In the recent past, most of the new vehicles in the market were full of defects, but manufacturers sold them without taking these defects into account. The state of Oklahoma, just like other states, enacted a statute that protects consumers from these faulty vehicles. They called this statute Oklahoma lemon law.
The first year of new vehicle ownership is the most important period of determining whether a vehicle is a lemon. Any serious defects that are likely to compromise your vehicles safety, use or market price, must be reported immediately to the manufacturer or authorized vehicle dealer. If your car reports any serious defects after the first year of ownership, you cannot get your refund or a vehicle replacement under Oklahoma Lemon Law. This law only covers defects or faults reported within one year.
Steps to take
If you purchase a car and it starts to show some serious recurring defects, you must inform your car dealer or manufacturer immediately and make arrangement to take it there for a repair. The manufacturer is allowed to make a reasonable number of attempts to correct the problem. If the defect is serious enough to compromise your safety, make arrangement with your dealer to give you a loaner vehicle to use until the defect is repaired.

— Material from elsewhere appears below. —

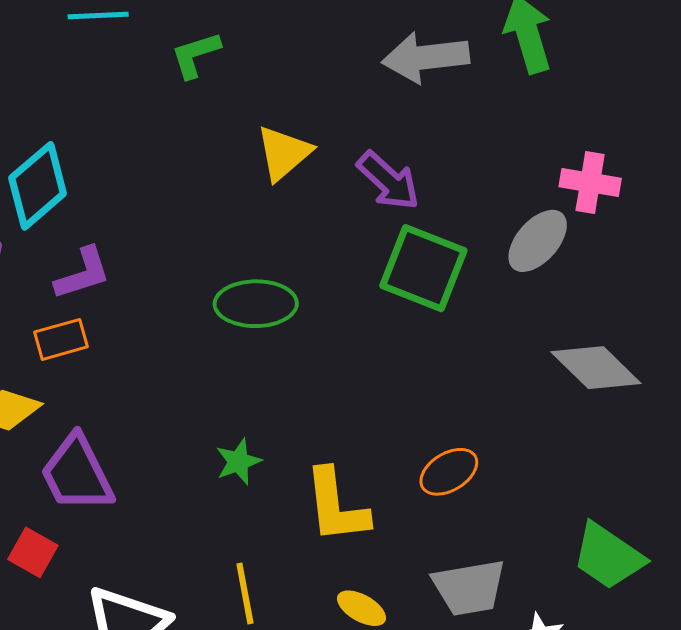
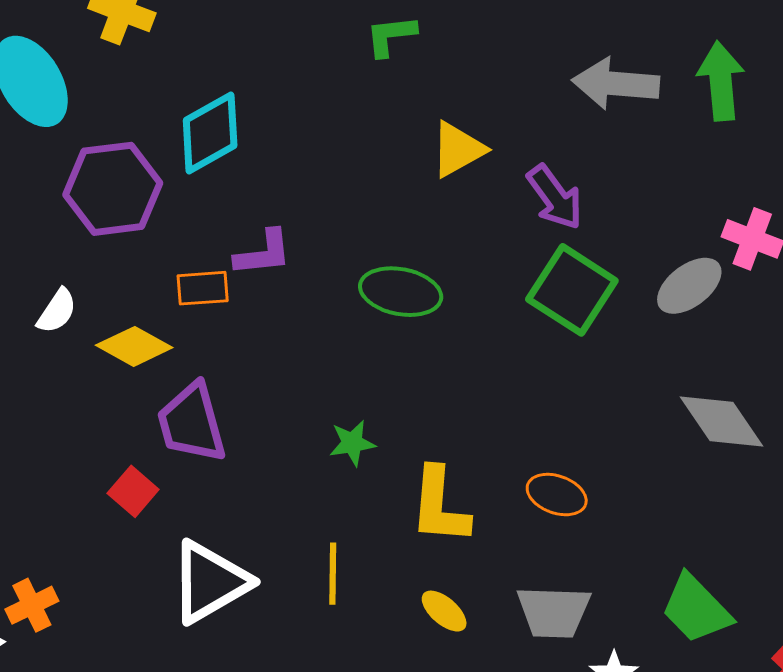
purple L-shape: (83, 273) -> (263, 253), moved
orange ellipse: (449, 472) -> (557, 495), turned 40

Always remember to keep all the necessary records regarding your vehicle. Keep all records such as the vehicle purchase receipt, repair attempt records, phones calls, emails, letters and other essentials records. Keep any repair appointments that you might have had with your car dealer. You may use these records under Oklahoma Lemon Law to support your case if you feel like your car dealer is not cooperating with you. If you bought this car through a loan, continue to pay for it even if it is under repair in order to maintain your credit card history. If the vehicle is found to be defective you will definitely get your refund or another vehicle that is in good condition.
If the defects are not repaired after a reasonable number of repair attempts or if your vehicle is out of service for 30 business days, it may be considered a lemon as stipulated in Oklahoma’s Lemon Law. The manufacturer is obliged to refund your money including all applicable fees or replace the vehicle. If you opt for a refund other than a replacement, your dealer or manufacturer can deduct a reasonable amount of money that is equivalent to the total mileage travelled.
If you feel that your car dealer or manufacturer is not cooperating with you, you can launch your complaints at the Oklahoma Motor Vehicle Commission.